Exercise requirements: Render every nonblank line of the rows below as a Markdown table with two columns, No. and Line text, numbering the lines consecutively. Omit the pictures from the table.

Material provided:
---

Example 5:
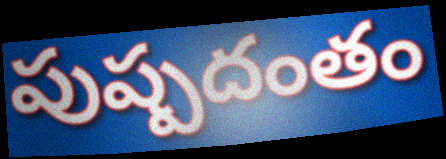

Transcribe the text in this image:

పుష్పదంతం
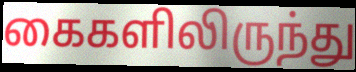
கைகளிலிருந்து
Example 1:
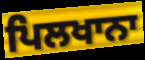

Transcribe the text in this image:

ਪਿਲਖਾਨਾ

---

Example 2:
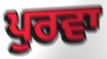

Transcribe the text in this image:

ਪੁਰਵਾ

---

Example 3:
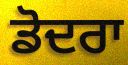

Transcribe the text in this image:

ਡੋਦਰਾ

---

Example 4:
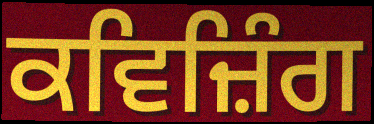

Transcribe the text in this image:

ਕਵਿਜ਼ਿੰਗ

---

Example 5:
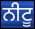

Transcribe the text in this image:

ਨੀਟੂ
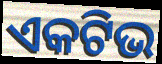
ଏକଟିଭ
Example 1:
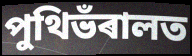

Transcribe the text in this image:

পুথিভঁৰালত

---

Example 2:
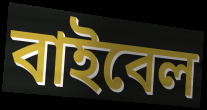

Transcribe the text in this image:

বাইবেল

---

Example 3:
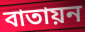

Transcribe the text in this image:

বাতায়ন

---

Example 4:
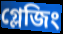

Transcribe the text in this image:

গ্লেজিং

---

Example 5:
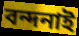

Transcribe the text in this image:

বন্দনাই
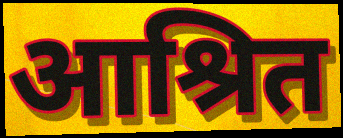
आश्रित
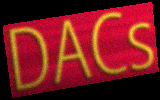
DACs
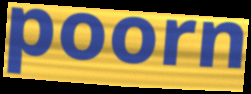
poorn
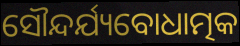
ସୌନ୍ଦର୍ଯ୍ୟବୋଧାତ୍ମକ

Answer to this task:
| No. | Line text |
|---|---|
| 1 | --- |
| 2 | Example 5: |
| 3 | Transcribe the text in this image: |
| 4 | పుష్పదంతం |
| 5 | கைகளிலிருந்து |
| 6 | Example 1: |
| 7 | Transcribe the text in this image: |
| 8 | ਪਿਲਖਾਨਾ |
| 9 | --- |
| 10 | Example 2: |
| 11 | Transcribe the text in this image: |
| 12 | ਪੁਰਵਾ |
| 13 | --- |
| 14 | Example 3: |
| 15 | Transcribe the text in this image: |
| 16 | ਡੋਦਰਾ |
| 17 | --- |
| 18 | Example 4: |
| 19 | Transcribe the text in this image: |
| 20 | ਕਵਿਜ਼ਿੰਗ |
| 21 | --- |
| 22 | Example 5: |
| 23 | Transcribe the text in this image: |
| 24 | ਨੀਟੂ |
| 25 | ଏକଟିଭ |
| 26 | Example 1: |
| 27 | Transcribe the text in this image: |
| 28 | পুথিভঁৰালত |
| 29 | --- |
| 30 | Example 2: |
| 31 | Transcribe the text in this image: |
| 32 | বাইবেল |
| 33 | --- |
| 34 | Example 3: |
| 35 | Transcribe the text in this image: |
| 36 | বাতায়ন |
| 37 | --- |
| 38 | Example 4: |
| 39 | Transcribe the text in this image: |
| 40 | গ্লেজিং |
| 41 | --- |
| 42 | Example 5: |
| 43 | Transcribe the text in this image: |
| 44 | বন্দনাই |
| 45 | आश्रित |
| 46 | DACs |
| 47 | poorn |
| 48 | ସୌନ୍ଦର୍ଯ୍ୟବୋଧାତ୍ମକ |